§ **REQUIRED ACTION**
Once you have checked the records that follow, state how many of their lines hold "maxRow", giving the number only.

(Saved entries)

= Beginning of Section =

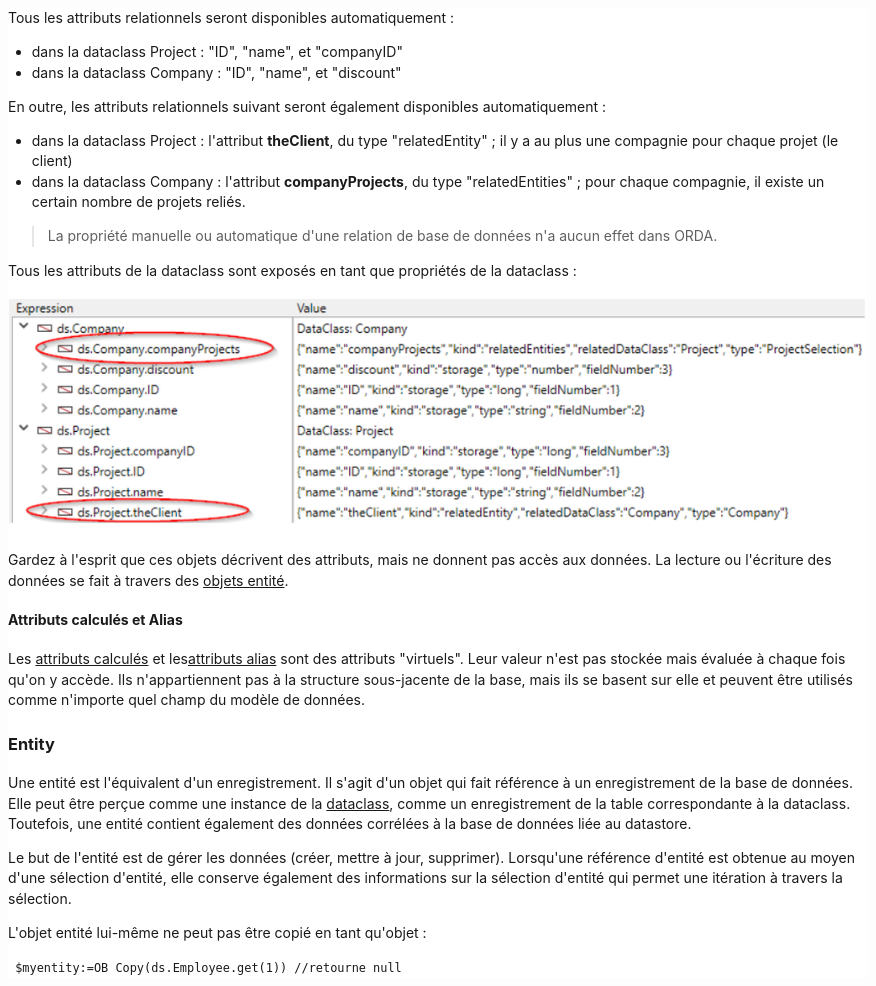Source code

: Tous les attributs relationnels seront disponibles automatiquement :

- dans la dataclass Project : "ID", "name", et "companyID"
- dans la dataclass Company : "ID", "name", et "discount"

En outre, les attributs relationnels suivant seront également disponibles automatiquement :

- dans la dataclass Project : l'attribut **theClient**, du type "relatedEntity" ; il y a au plus une compagnie pour chaque projet (le client)
- dans la dataclass Company : l'attribut **companyProjects**, du type "relatedEntities" ; pour chaque compagnie, il existe un certain nombre de projets reliés.

> La propriété manuelle ou automatique d'une relation de base de données n'a aucun effet dans ORDA.

Tous les attributs de la dataclass sont exposés en tant que propriétés de la dataclass :

![](../assets/en/ORDA/dataclassProperties.png)

Gardez à l'esprit que ces objets décrivent des attributs, mais ne donnent pas accès aux données. La lecture ou l'écriture des données se fait à travers des [objets entité](entities.md#using-entity-attributes).

#### Attributs calculés et Alias

Les [attributs calculés](ordaClasses.md#computed-attributes) et les[attributs alias](ordaClasses.md#alias-attributes) sont des attributs "virtuels". Leur valeur n'est pas stockée mais évaluée à chaque fois qu'on y accède. Ils n'appartiennent pas à la structure sous-jacente de la base, mais ils se basent sur elle et peuvent être utilisés comme n'importe quel champ du modèle de données.

### Entity

Une entité est l'équivalent d'un enregistrement. Il s'agit d'un objet qui fait référence à un enregistrement de la base de données. Elle peut être perçue comme une instance de la [dataclass](#dataclass), comme un enregistrement de la table correspondante à la dataclass. Toutefois, une entité contient également des données corrélées à la base de données liée au datastore.

Le but de l'entité est de gérer les données (créer, mettre à jour, supprimer). Lorsqu'une référence d'entité est obtenue au moyen d'une sélection d'entité, elle conserve également des informations sur la sélection d'entité qui permet une itération à travers la sélection.

L'objet entité lui-même ne peut pas être copié en tant qu'objet :

```4d
 $myentity:=OB Copy(ds.Employee.get(1)) //retourne null
```
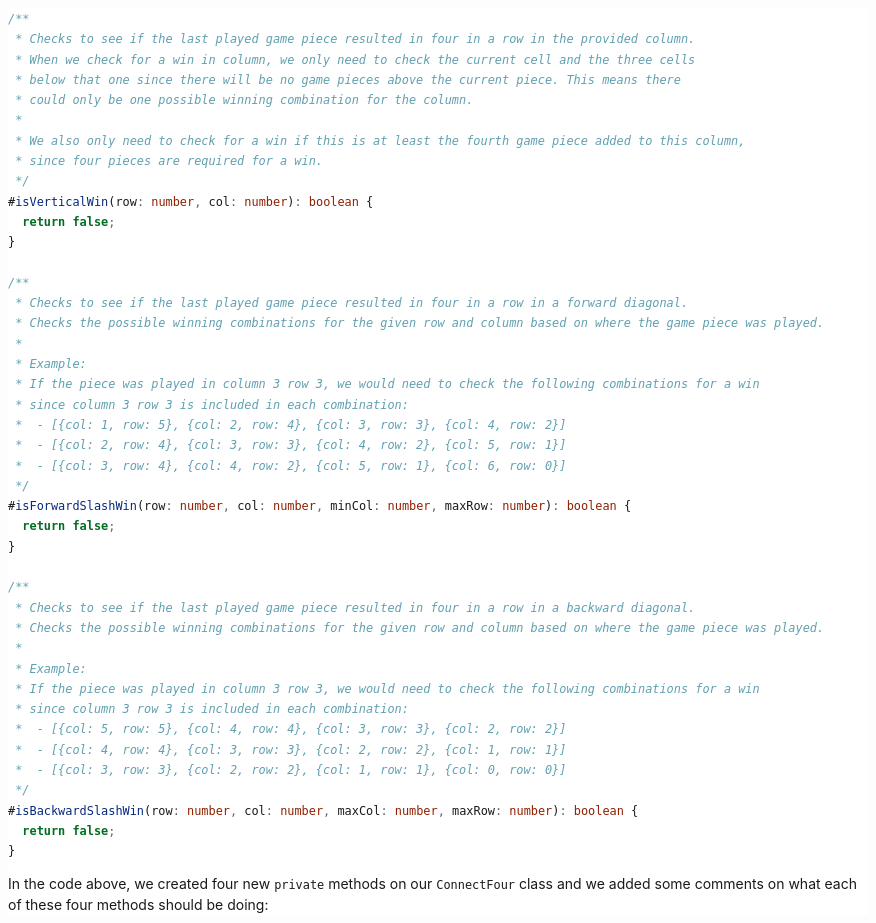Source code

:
 ```typescript
/**
 * Checks to see if the last played game piece resulted in four in a row in the provided column.
 * When we check for a win in column, we only need to check the current cell and the three cells
 * below that one since there will be no game pieces above the current piece. This means there
 * could only be one possible winning combination for the column.
 *
 * We also only need to check for a win if this is at least the fourth game piece added to this column,
 * since four pieces are required for a win.
 */
#isVerticalWin(row: number, col: number): boolean {
  return false;
}

/**
 * Checks to see if the last played game piece resulted in four in a row in a forward diagonal.
 * Checks the possible winning combinations for the given row and column based on where the game piece was played.
 *
 * Example:
 * If the piece was played in column 3 row 3, we would need to check the following combinations for a win
 * since column 3 row 3 is included in each combination:
 *  - [{col: 1, row: 5}, {col: 2, row: 4}, {col: 3, row: 3}, {col: 4, row: 2}]
 *  - [{col: 2, row: 4}, {col: 3, row: 3}, {col: 4, row: 2}, {col: 5, row: 1}]
 *  - [{col: 3, row: 4}, {col: 4, row: 2}, {col: 5, row: 1}, {col: 6, row: 0}]
 */
#isForwardSlashWin(row: number, col: number, minCol: number, maxRow: number): boolean {
  return false;
}

/**
 * Checks to see if the last played game piece resulted in four in a row in a backward diagonal.
 * Checks the possible winning combinations for the given row and column based on where the game piece was played.
 *
 * Example:
 * If the piece was played in column 3 row 3, we would need to check the following combinations for a win
 * since column 3 row 3 is included in each combination:
 *  - [{col: 5, row: 5}, {col: 4, row: 4}, {col: 3, row: 3}, {col: 2, row: 2}]
 *  - [{col: 4, row: 4}, {col: 3, row: 3}, {col: 2, row: 2}, {col: 1, row: 1}]
 *  - [{col: 3, row: 3}, {col: 2, row: 2}, {col: 1, row: 1}, {col: 0, row: 0}]
 */
#isBackwardSlashWin(row: number, col: number, maxCol: number, maxRow: number): boolean {
  return false;
}
```

In the code above, we created four new `private` methods on our `ConnectFour` class and we added some comments on what each of these four methods should be doing:
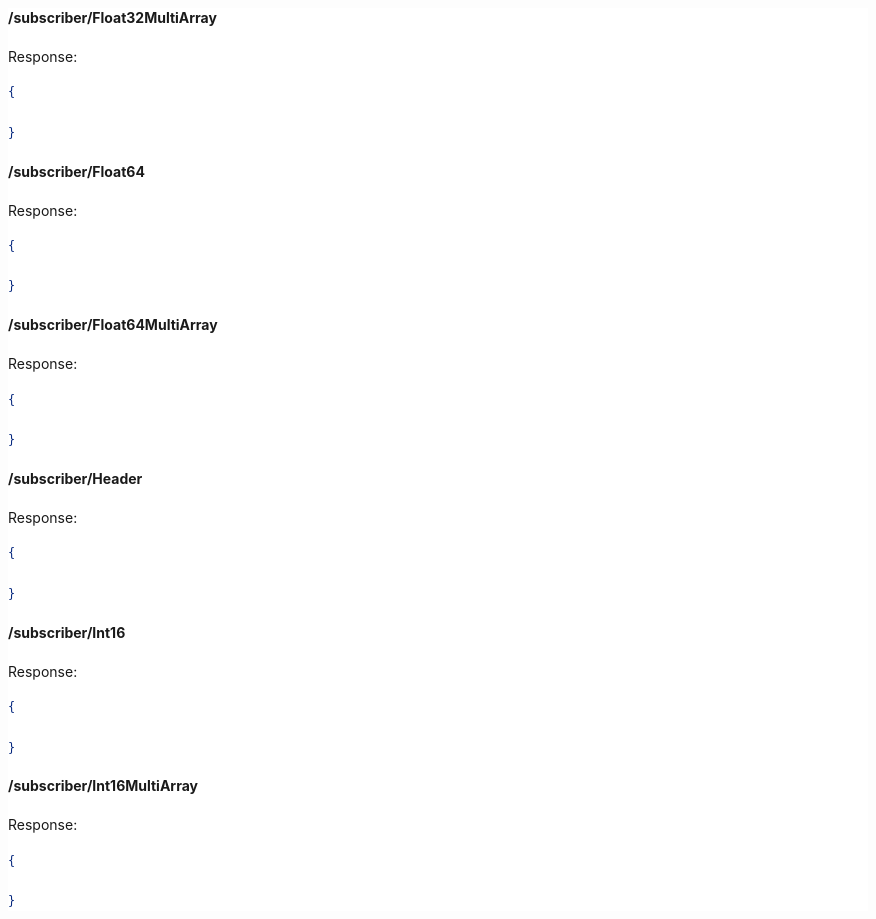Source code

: 
#### /subscriber/Float32MultiArray

Response:
```json
{

}
```


#### /subscriber/Float64

Response:
```json
{

}
```


#### /subscriber/Float64MultiArray

Response:
```json
{

}
```


#### /subscriber/Header

Response:
```json
{

}
```


#### /subscriber/Int16

Response:
```json
{

}
```


#### /subscriber/Int16MultiArray

Response:
```json
{

}
```
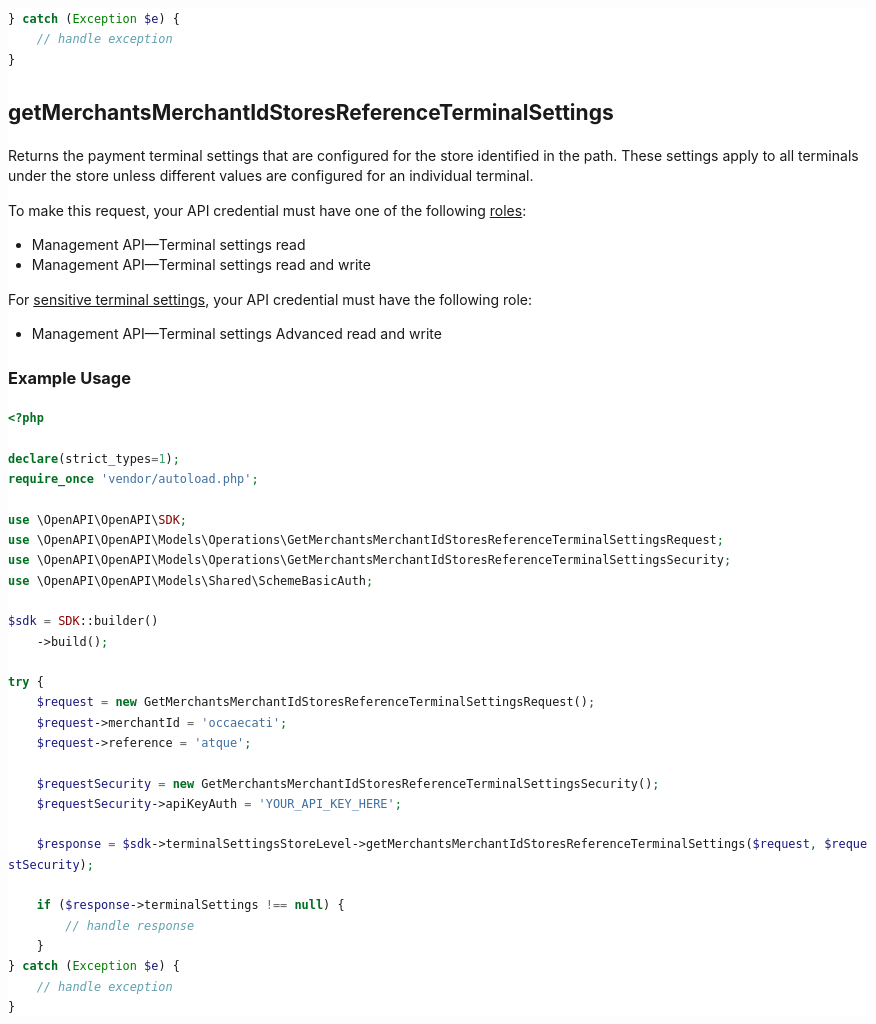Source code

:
 ```php
} catch (Exception $e) {
    // handle exception
}
```

## getMerchantsMerchantIdStoresReferenceTerminalSettings

Returns the payment terminal settings that are configured for the store identified in the path. These settings apply to all terminals under the store unless different values are configured for an individual terminal.

To make this request, your API credential must have one of the following [roles](https://docs.adyen.com/development-resources/api-credentials#api-permissions):
* Management API—Terminal settings read
* Management API—Terminal settings read and write

For [sensitive terminal settings](https://docs.adyen.com/point-of-sale/automating-terminal-management/configure-terminals-api#sensitive-terminal-settings), your API credential must have the following role:
* Management API—Terminal settings Advanced read and write

### Example Usage

```php
<?php

declare(strict_types=1);
require_once 'vendor/autoload.php';

use \OpenAPI\OpenAPI\SDK;
use \OpenAPI\OpenAPI\Models\Operations\GetMerchantsMerchantIdStoresReferenceTerminalSettingsRequest;
use \OpenAPI\OpenAPI\Models\Operations\GetMerchantsMerchantIdStoresReferenceTerminalSettingsSecurity;
use \OpenAPI\OpenAPI\Models\Shared\SchemeBasicAuth;

$sdk = SDK::builder()
    ->build();

try {
    $request = new GetMerchantsMerchantIdStoresReferenceTerminalSettingsRequest();
    $request->merchantId = 'occaecati';
    $request->reference = 'atque';

    $requestSecurity = new GetMerchantsMerchantIdStoresReferenceTerminalSettingsSecurity();
    $requestSecurity->apiKeyAuth = 'YOUR_API_KEY_HERE';

    $response = $sdk->terminalSettingsStoreLevel->getMerchantsMerchantIdStoresReferenceTerminalSettings($request, $requestSecurity);

    if ($response->terminalSettings !== null) {
        // handle response
    }
} catch (Exception $e) {
    // handle exception
}
```
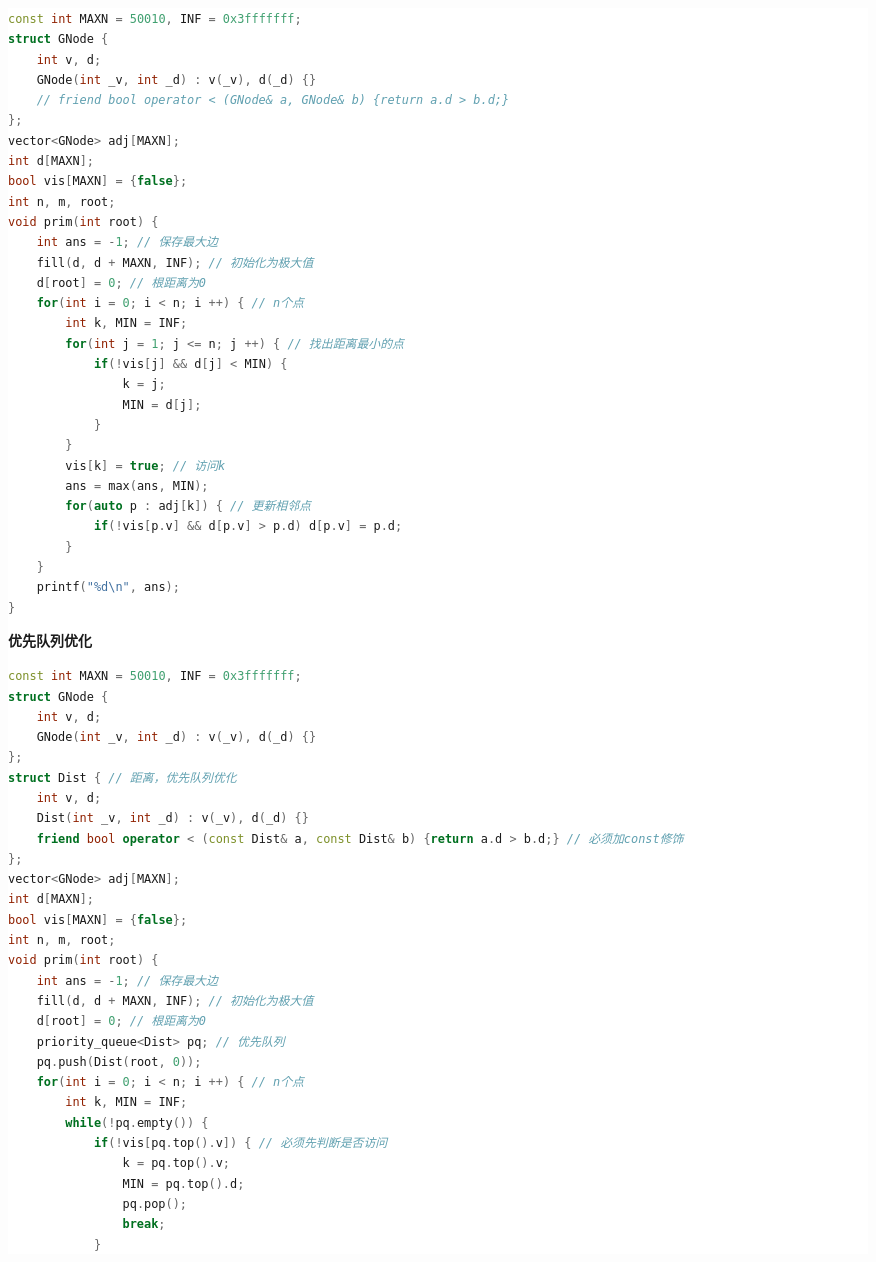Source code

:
 ```cpp
const int MAXN = 50010, INF = 0x3fffffff;
struct GNode {
    int v, d;
    GNode(int _v, int _d) : v(_v), d(_d) {}
    // friend bool operator < (GNode& a, GNode& b) {return a.d > b.d;}
};
vector<GNode> adj[MAXN];
int d[MAXN];
bool vis[MAXN] = {false};
int n, m, root;
void prim(int root) {
    int ans = -1; // 保存最大边
    fill(d, d + MAXN, INF); // 初始化为极大值
    d[root] = 0; // 根距离为0
    for(int i = 0; i < n; i ++) { // n个点
        int k, MIN = INF;
        for(int j = 1; j <= n; j ++) { // 找出距离最小的点
            if(!vis[j] && d[j] < MIN) {
                k = j;
                MIN = d[j];
            }
        }
        vis[k] = true; // 访问k
        ans = max(ans, MIN);
        for(auto p : adj[k]) { // 更新相邻点
            if(!vis[p.v] && d[p.v] > p.d) d[p.v] = p.d;
        }
    }
    printf("%d\n", ans);
}
```

 **优先队列优化**

```cpp
const int MAXN = 50010, INF = 0x3fffffff;
struct GNode {
    int v, d;
    GNode(int _v, int _d) : v(_v), d(_d) {}
};
struct Dist { // 距离，优先队列优化
    int v, d;
    Dist(int _v, int _d) : v(_v), d(_d) {}
    friend bool operator < (const Dist& a, const Dist& b) {return a.d > b.d;} // 必须加const修饰
};
vector<GNode> adj[MAXN];
int d[MAXN];
bool vis[MAXN] = {false};
int n, m, root;
void prim(int root) {
    int ans = -1; // 保存最大边
    fill(d, d + MAXN, INF); // 初始化为极大值
    d[root] = 0; // 根距离为0
    priority_queue<Dist> pq; // 优先队列
    pq.push(Dist(root, 0));
    for(int i = 0; i < n; i ++) { // n个点
        int k, MIN = INF;
        while(!pq.empty()) {
            if(!vis[pq.top().v]) { // 必须先判断是否访问
                k = pq.top().v;
                MIN = pq.top().d;
                pq.pop();
                break;
            }
```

= End of Section =

§ **RESPONSE**
2